Rentrer chez soi dans une maison vide. Soudain, j'ai réalisé à quel point j'étais seule et je me suis brusquement détournée de la porte. Des larmes chaudes et rapides ont brouillé les lumières du sapin de Noël dans le coin et j'ai cligné des yeux pour les faire disparaître.
"Occupe-toi, ma fille", me suis-je dit. "Tu peux le faire".
J'ai décidé que si j'apportais mon ordinateur portable à l'avant et que je travaillais au comptoir, je pourrais rattraper quelques papiers et être disponible pour tous les clients qui pourraient passer. Cela devrait me tenir occupée ; m'empêcher de penser à ce qui aurait dû être le plus beau jour de ma vie.
Mon regard s'est à nouveau posé sur le sapin de Noël et j'ai souri en me rappelant le lendemain de Thanksgiving lorsque j'avais apporté le sapin. Ida Mae, Lacey et Lucas étaient choquées. De toute évidence, M. Sweet n'a jamais installé de sapin ou décoré de quelque façon que ce soit. Finalement, ils se sont joints au plaisir d'apporter un peu de joie de Noël à notre boulangerie et Ida Mae et Lacey ont même fait des petits ornements en forme de bonhomme de pain d'épice pour ajouter aux festivités.
Notre esprit de Noël semblait se répandre dans toute la rue et nous étions occupés par de grosses commandes d'autres commerçants, soit pour leurs propres employés, soit pour offrir des cadeaux à des clients fidèles. De toute évidence, recevoir un cadeau de Noël acheté à The Sweet Bakery était une tradition que personne ne voulait rompre.

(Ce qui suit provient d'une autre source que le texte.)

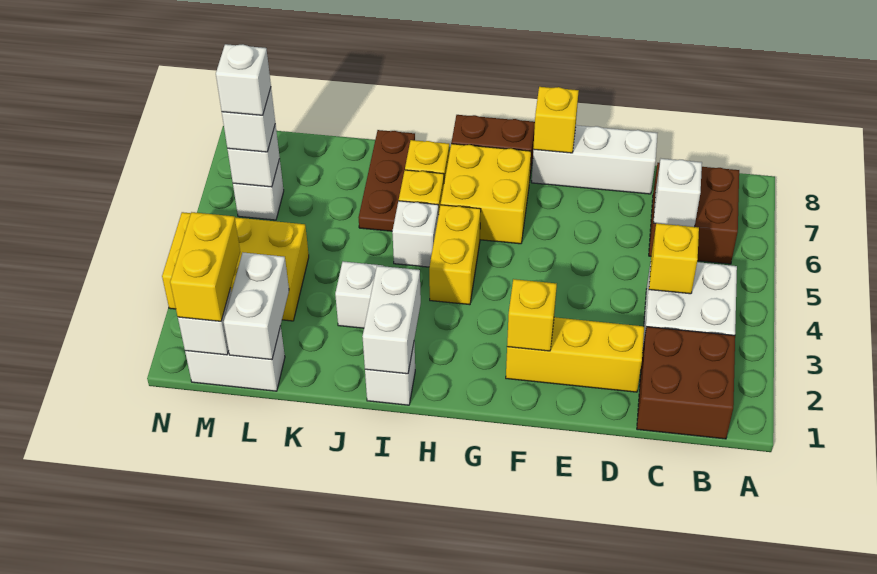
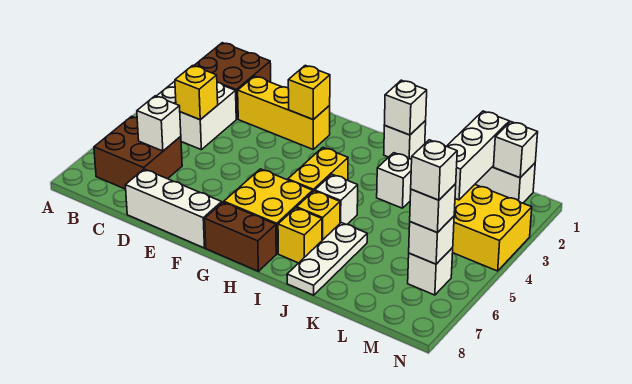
yellow 1x1 brick [533,87,579,153] -> none
white 1x2 brick [362,266,421,374] -> white 1x1 brick [384,80,427,135]
brown 1x3 plate [359,130,415,231] -> white 1x3 plate [287,223,367,295]
white 1x2 brick [224,253,289,360] -> white 1x3 brick [447,111,509,200]
yellow 1x2 brick [170,212,240,321] -> none

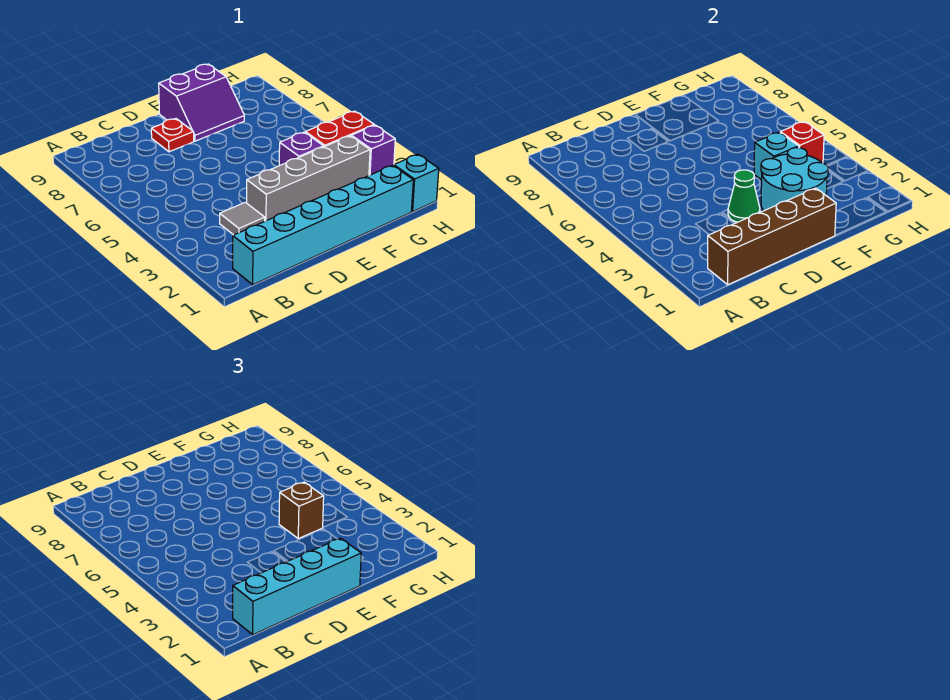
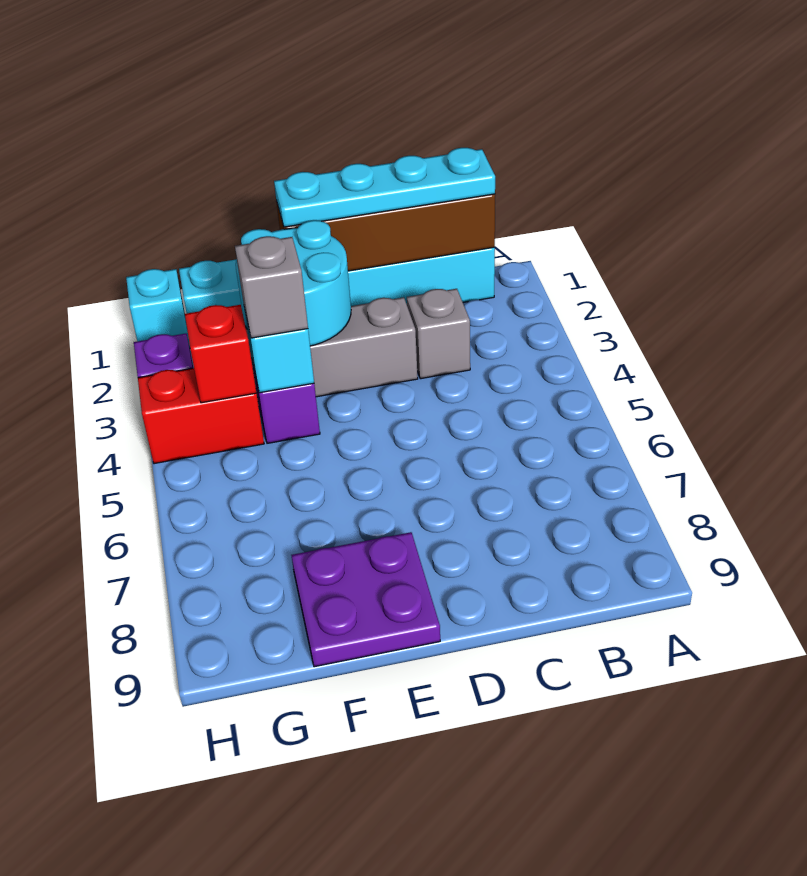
cyan 1x4 brick [233,538,361,635] -> cyan 1x4 plate [274,148,495,227]
grey 1x1 tile [220,202,265,235] -> grey 1x1 brick [407,289,470,379]
green 1x1 cone [728,170,760,222] -> none
red 1x1 plate [151,119,194,152] -> none
purple 2x2 slope [159,64,244,141] -> purple 2x2 plate [291,532,440,667]
brown 1x1 brick [279,482,324,538] -> grey 1x1 brick [235,236,308,338]

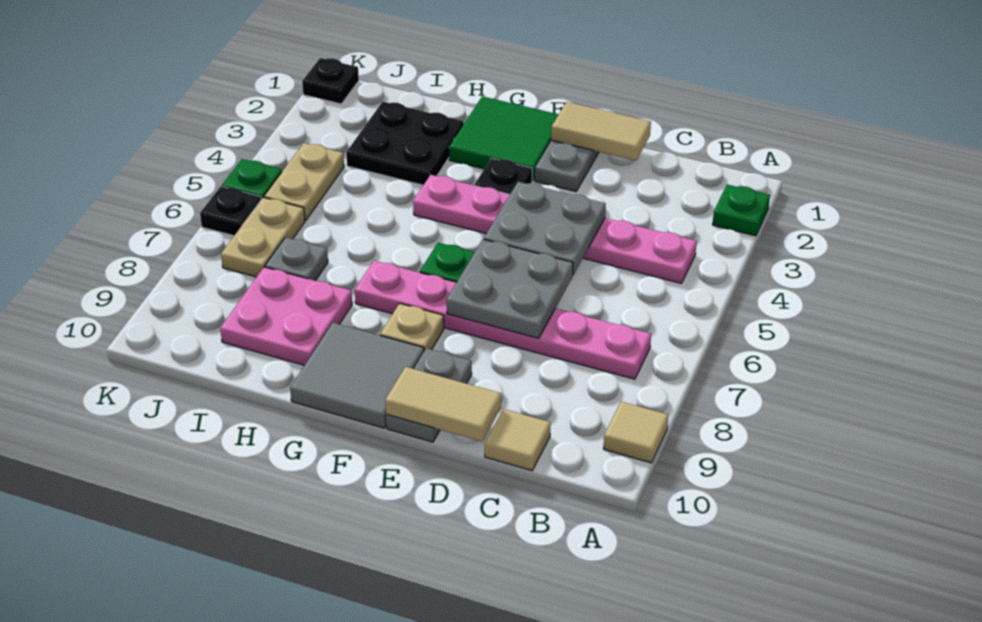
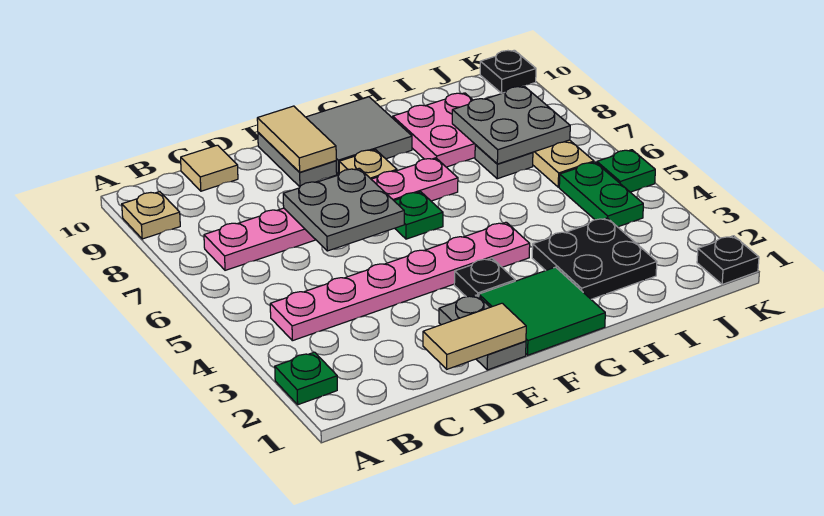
tan 1x1 tile [604,402,668,463] -> tan 1x1 plate [122,192,180,239]
grey 2x2 plate [484,182,606,275] -> grey 2x2 plate moved to [452,86,570,164]
tan 1x2 tile [385,367,501,441] -> tan 1x2 tile turned to [257,106,336,172]
tan 1x2 plate [264,143,344,220] -> green 1x2 plate [559,162,643,227]
black 1x1 plate [200,187,261,236] -> black 1x1 plate moved to [480,50,536,93]

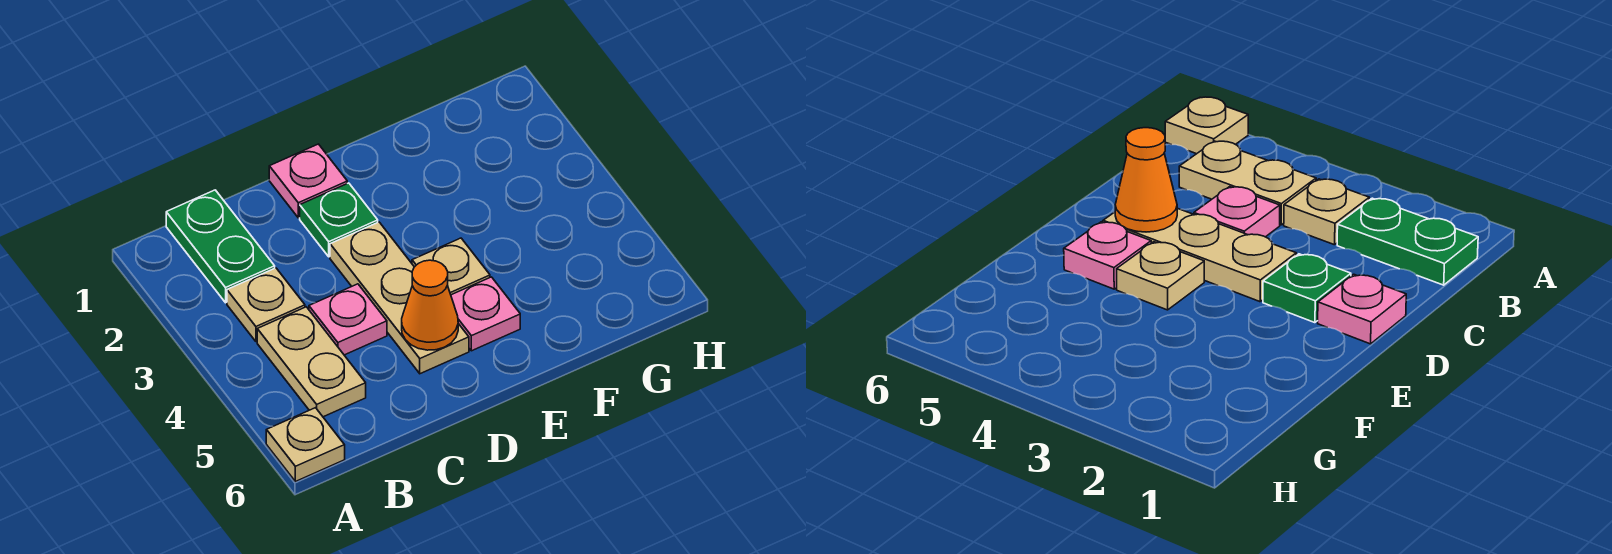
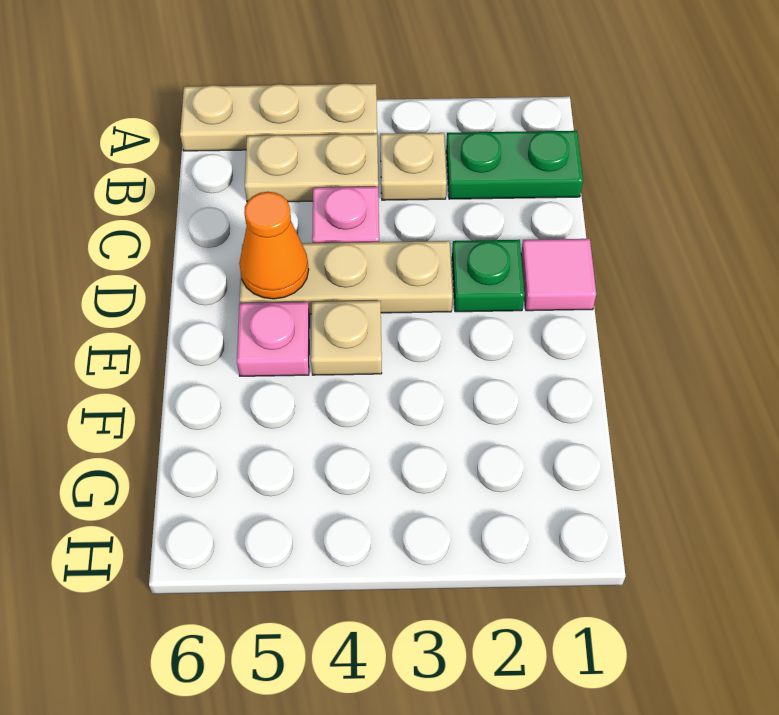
tan 1x1 plate [266,408,345,482] -> tan 1x3 plate [180,83,377,151]
pink 1x1 plate [269,144,347,218] -> pink 1x1 tile [521,239,596,311]

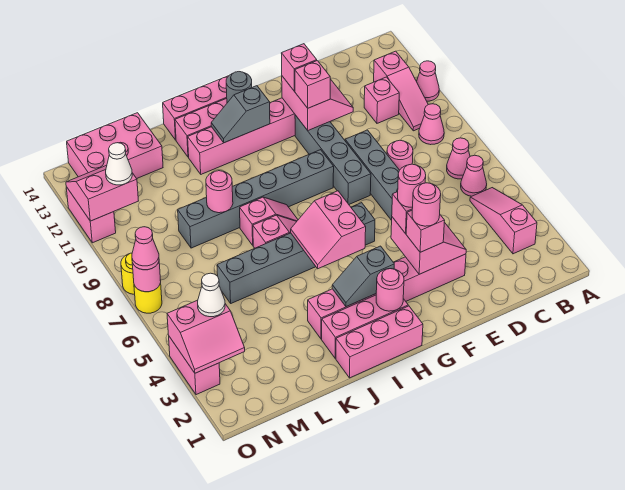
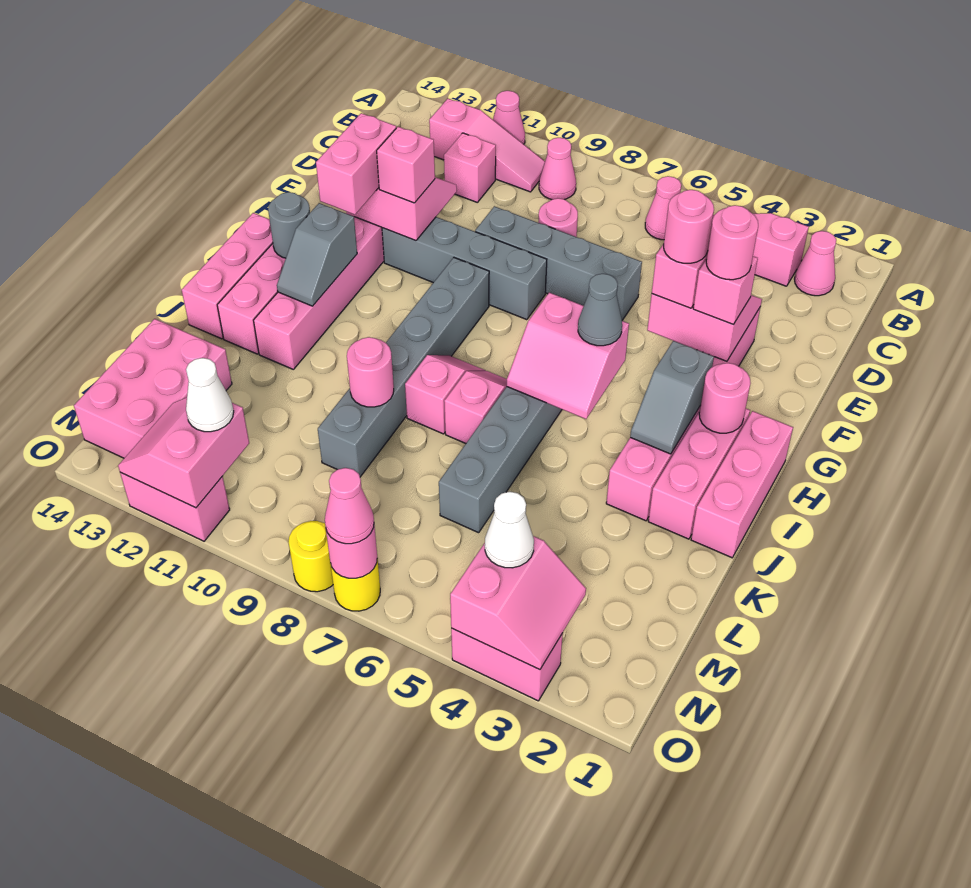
pink 1x1 cone [447,138,470,179] -> pink 1x1 cone moved to [795,231,836,296]
pink 1x1 brick [281,44,317,91] -> pink 1x2 brick [316,113,396,215]
none -> grey 1x1 cone [578,274,622,346]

"Oh, vous allez avoir encore plus de surprises", ai-je dit à la pièce vide.
Personne ne savait que mes plans prévoyaient d'étendre notre petite boulangerie au commerce sur Internet après le premier de l'an. Cela signifiait construire un site Web ainsi qu'une foule d'autres tâches préparatoires que j'apprenais depuis le début.
Ambitieux ? Ou est-ce que je fuyais simplement les souvenirs ? Avais-je peur d'affronter la réalité de la vie sans… ?
Secouant ces sombres pensées, je suis retournée dans la cuisine jusqu'à mon petit bureau pour prendre mon ordinateur portable. Mes bottes à talons hauts faisaient de petits cliquetis sur les sols carrelés ; c'était à peu près le seul bruit dans la boulangerie vide.
Tout était en ordre, d'une propreté étincelante, les vieux appareils ménagers bien entretenus brillaient. Ça sentait toujours le sucre et les épices pour moi et je suppose que ça le fera toujours. En ramenant mon ordinateur portable dans la cuisine, je me suis arrêtée et j'ai débranché la petite radio qu'Ida Mae gardait derrière elle.
"De la musique de Noël, c'est exactement ce dont j'ai besoin", ai-je dit à voix haute.
C'est là que je l'ai vu.
Je suis restée là à regarder fixement, incrédule. Comment cela a-t-il pu arriver ? Nous avons toujours été si prudents. Notre système pour éviter les erreurs de ce genre fonctionnait parfaitement.
Cela pourrait signifier la fin de tout pour Ida Mae, Lacey, Lucas et moi. Aussi prospère que la Sweet Bakery ait été au fil des ans, cela pourrait être un désastre.